#### What you will do:
Reproduce the rows from the start up to and including the line containing "МІЖНАРОДНИЙ ОФІС", substituting "Дирекція" for "Деканат" and keeping every other line unchanged. Leave the pictures out of the output.

_ _ _ _ _ _ _

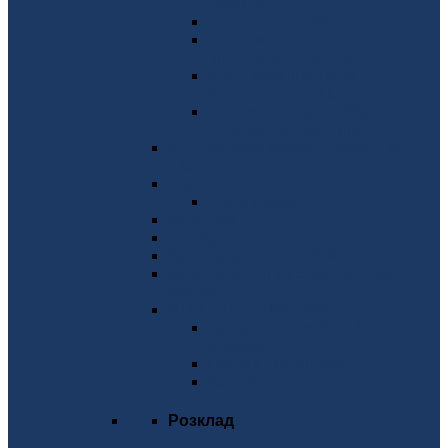
України
Дипломне проектування
Практика та
працевлаштування
Додаткові програми
кандидатського іспиту
Положення про вибір
навчальних дисциплін
Каталог вибіркових навчальних
дисциплін
Деканат
Форми заяв
Куратори
Студкуратори
Відповідальні за GSuite
Відповідальні за Електронний
кампус
МІЖНАРОДНИЙ ОФІС
Академічна мобільність/
Еразмус+
Подвійний диплом
Контакти
Розклад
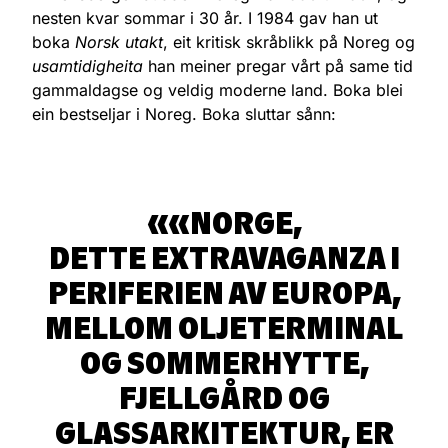
nesten kvar sommar i 30 år. I 1984 gav han ut
boka
Norsk utakt
, eit kritisk skråblikk på Noreg og
usamtidigheita
han meiner pregar vårt på same tid
gammaldagse og veldig moderne land. Boka blei
ein bestseljar i Noreg. Boka sluttar sånn:
«NORGE,
DETTE EXTRAVAGANZA I
PERIFERIEN AV EUROPA,
MELLOM OLJETERMINAL
OG SOMMERHYTTE,
FJELLGÅRD OG
GLASSARKITEKTUR, ER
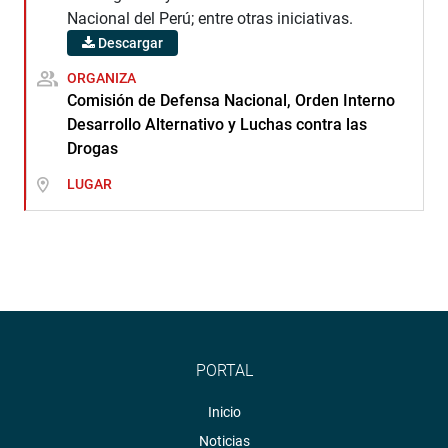
Nacional del Perú; entre otras iniciativas.
Descargar
ORGANIZA
Comisión de Defensa Nacional, Orden Interno
Desarrollo Alternativo y Luchas contra las
Drogas
LUGAR
PORTAL
Inicio
Noticias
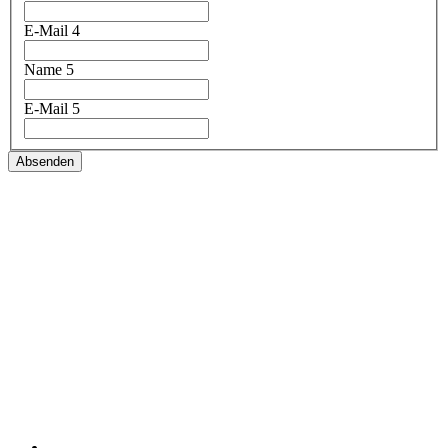
E-Mail 4
Name 5
E-Mail 5
Absenden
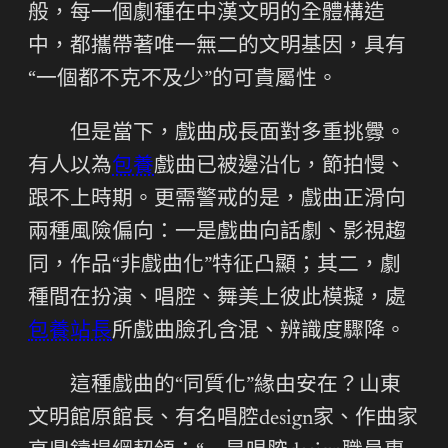
般，每一個劇種在中漢文明的全體構造
中，都攜帶著唯一無二的文明基因，具有
“一個都不克不及少”的可貴屬性。
但是當下，戲曲成長面對多重挑釁。
有人以為
包養
戲曲已被邊沿化，節拍慢、
跟不上時期。更需警戒的是，戲曲正滑向
兩種風險偏向：一是戲曲向話劇、影視趨
同，作品“非戲曲化”特征凸顯；其二，劇
種間在扮演、唱腔、舞美上彼此模擬，處
包養站長
所戲曲臉孔含混、辨識度驟降。
這種戲曲的“同質化”緣由安在？山東
文明館原館長、有名唱腔design家、作曲家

_ _ _ _ _ _ _

#### Worked solution:
України
Дипломне проектування
Практика та
працевлаштування
Додаткові програми
кандидатського іспиту
Положення про вибір
навчальних дисциплін
Каталог вибіркових навчальних
дисциплін
Дирекція
Форми заяв
Куратори
Студкуратори
Відповідальні за GSuite
Відповідальні за Електронний
кампус
МІЖНАРОДНИЙ ОФІС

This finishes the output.